Nos últimos três anos, “deu-se conta de 237 casos, é demasiado”, afirmou a secretária de Estado para a Cidadania e Igualdade, Rosa Monteiro, num encontro na Associação Corações com Coroa (CCC), em Lisboa, que assinalou o Dia Internacional da Tolerância Zero Contra a Mutilação Genital Feminina.
“Estes números são dramáticos, mas a ideia da dor e da crueldade subjacente a esta prática, além de nos deixar arrepiados tem de nos mobilizar para a ação”, sustentou Rosa Monteiro.
Para a governante, é preciso ter “muita coragem para enfrentar o ‘status quo’”, que “não fala porque desconhece”, porque “é incómodo” ou “porque há outros assuntos prioritários”.
Rosa Monteiro assinalou os progressos feitos em Portugal e no mundo para combater esta prática, mas advertiu que é preciso fazer mais.
“Se não fizermos de maneira diferente, se não intensificarmos esta luta”, estima-se que, até 2030, 54 milhões de raparigas e mulheres possam vir a ser excisadas.
Rosa Monteiro observou que esta “é uma ameaça” que também aumenta com a intensificação dos fluxos migratórios: “Isto traz às nossas sociedades realidades com as quais temos de saber trabalhar”.
“Temos de capacitar os profissionais de saúde, os magistrados, os profissionais de justiça”, mas também quem trabalha nas escolas para que aprendam “a despistar, a apoiar, a encaminhar e a capacitar estas meninas e mulheres”, defendeu.
Este trabalho tem também de ser desenvolvido junto das pessoas e nas comunidades no sentido de as levar a compreender que “há alternativas e caminhos diferentes para as raparigas e mulheres que lhes permitem um estatuto social igualmente valorizado que não passe por estas práticas de violência”.
Para Rosa Monteiro, o “grande obstáculo” à denúncia é o “pacto de silêncio entre as mulheres”, que “vem de gerações, das avós, das mães e das próprias meninas e raparigas que foram vítimas em Portugal ou quando vão de férias ao seu país de origem”.
Em declarações à Lusa, no final do encontro, a embaixadora de Boa Vontade do Fundo das Nações Unidas para a População (FNUAP) e presidente da associação CCC, Catarina Furtado, disse à agência Lusa que ainda “há um trabalho gigante a fazer-se” para erradicar esta prática.
“Já conseguimos, do ponto de vista legislativo, e Portugal teve aqui um papel fundamental, que existisse uma lei de 2011 na Guiné-Bissau”, que é um dos países onde mais se pratica a mutilação genital feminina, a proibir esta prática.
A prática já está a ser erradicada nalgumas comunidades, “fruto do investimento político” e do trabalho de organizações não-governamentais nacionais e internacionais, mas ainda há muitas localidades onde continua a fazer-se “longe dos olhos da lei”, lamentou.

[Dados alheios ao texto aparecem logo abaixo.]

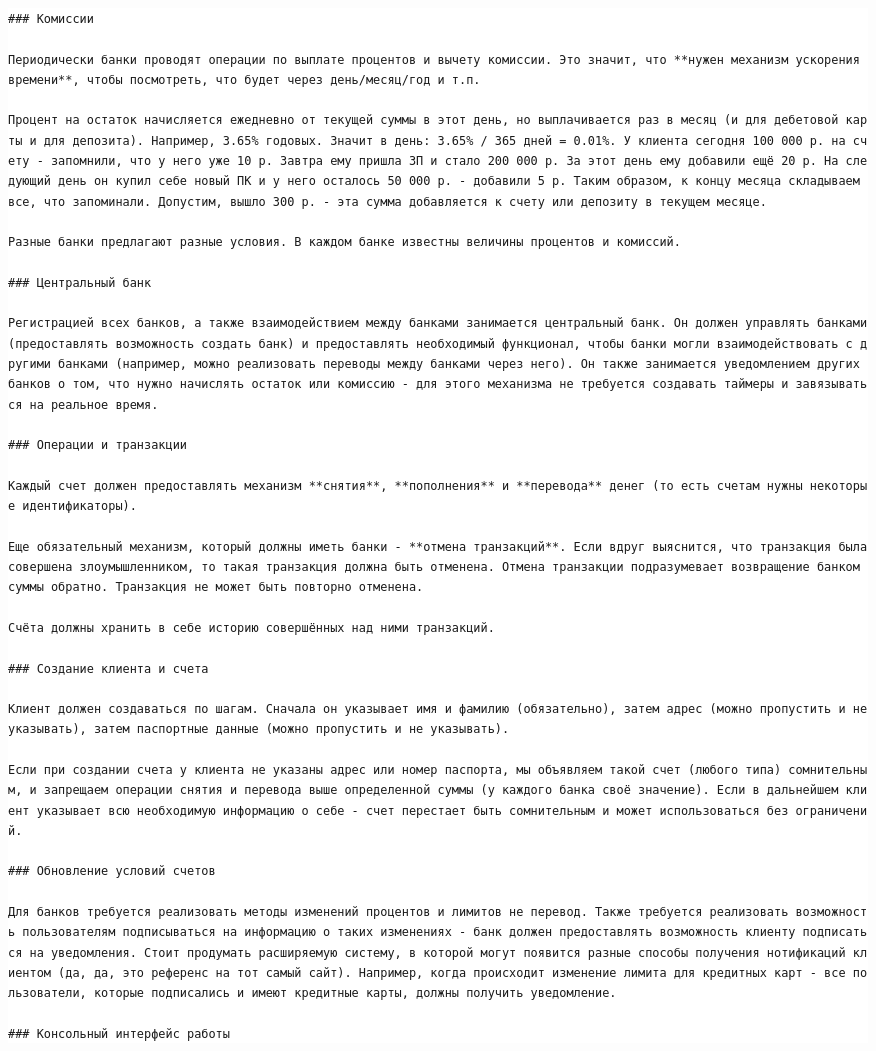     ### Комиссии
    
    Периодически банки проводят операции по выплате процентов и вычету комиссии. Это значит, что **нужен механизм ускорения времени**, чтобы посмотреть, что будет через день/месяц/год и т.п.
    
    Процент на остаток начисляется ежедневно от текущей суммы в этот день, но выплачивается раз в месяц (и для дебетовой карты и для депозита). Например, 3.65% годовых. Значит в день: 3.65% / 365 дней = 0.01%. У клиента сегодня 100 000 р. на счету - запомнили, что у него уже 10 р. Завтра ему пришла ЗП и стало 200 000 р. За этот день ему добавили ещё 20 р. На следующий день он купил себе новый ПК и у него осталось 50 000 р. - добавили 5 р. Таким образом, к концу месяца складываем все, что запоминали. Допустим, вышло 300 р. - эта сумма добавляется к счету или депозиту в текущем месяце.
    
    Разные банки предлагают разные условия. В каждом банке известны величины процентов и комиссий.
    
    ### Центральный банк
    
    Регистрацией всех банков, а также взаимодействием между банками занимается центральный банк. Он должен управлять банками (предоставлять возможность создать банк) и предоставлять необходимый функционал, чтобы банки могли взаимодействовать с другими банками (например, можно реализовать переводы между банками через него). Он также занимается уведомлением других банков о том, что нужно начислять остаток или комиссию - для этого механизма не требуется создавать таймеры и завязываться на реальное время.
    
    ### Операции и транзакции
    
    Каждый счет должен предоставлять механизм **снятия**, **пополнения** и **перевода** денег (то есть счетам нужны некоторые идентификаторы).
    
    Еще обязательный механизм, который должны иметь банки - **отмена транзакций**. Если вдруг выяснится, что транзакция была совершена злоумышленником, то такая транзакция должна быть отменена. Отмена транзакции подразумевает возвращение банком суммы обратно. Транзакция не может быть повторно отменена.
    
    Счёта должны хранить в себе историю совершённых над ними транзакций.
    
    ### Создание клиента и счета
    
    Клиент должен создаваться по шагам. Сначала он указывает имя и фамилию (обязательно), затем адрес (можно пропустить и не указывать), затем паспортные данные (можно пропустить и не указывать).
    
    Если при создании счета у клиента не указаны адрес или номер паспорта, мы объявляем такой счет (любого типа) сомнительным, и запрещаем операции снятия и перевода выше определенной суммы (у каждого банка своё значение). Если в дальнейшем клиент указывает всю необходимую информацию о себе - счет перестает быть сомнительным и может использоваться без ограничений.
    
    ### Обновление условий счетов
    
    Для банков требуется реализовать методы изменений процентов и лимитов не перевод. Также требуется реализовать возможность пользователям подписываться на информацию о таких изменениях - банк должен предоставлять возможность клиенту подписаться на уведомления. Стоит продумать расширяемую систему, в которой могут появится разные способы получения нотификаций клиентом (да, да, это референс на тот самый сайт). Например, когда происходит изменение лимита для кредитных карт - все пользователи, которые подписались и имеют кредитные карты, должны получить уведомление.
    
    ### Консольный интерфейс работы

“Curiosamente verificamos que as comunidades que, em Portugal, praticam a mutilação genital feminina, a maioria guineense, estão mais atrasadas ao nível do conhecimento sobre as consequências nefastas desta prática do que as pessoas que estão nos seus países de origem”, frisou a embaixadora da FNUAP.
Isto acontece porque as pessoas “saíram há muito tempo dos seus países, vêm com os seus rituais, com as suas tradições, estão muito fechadas dentro das suas comunidades” e não têm esse conhecimento que resulta do trabalho realizado com as comunidades, líderes religiosos, profissionais, de saúde, professores que “tem sido muito positivo”.
“Esse trabalho também tem de ser feito aqui com investimento político, com as associações que estão no terreno, para que estes números não nos envergonhem também a nós. Quando as pessoas dizem ‘é lá longe’, é mentira. É ‘cá perto’ e com cidadãos portugueses”, salientou Catarina Furtado.
Segundo um estudo da Universidade Nova, feito com dados de 2015, existem em Portugal cerca de 6.600 mulheres excisadas.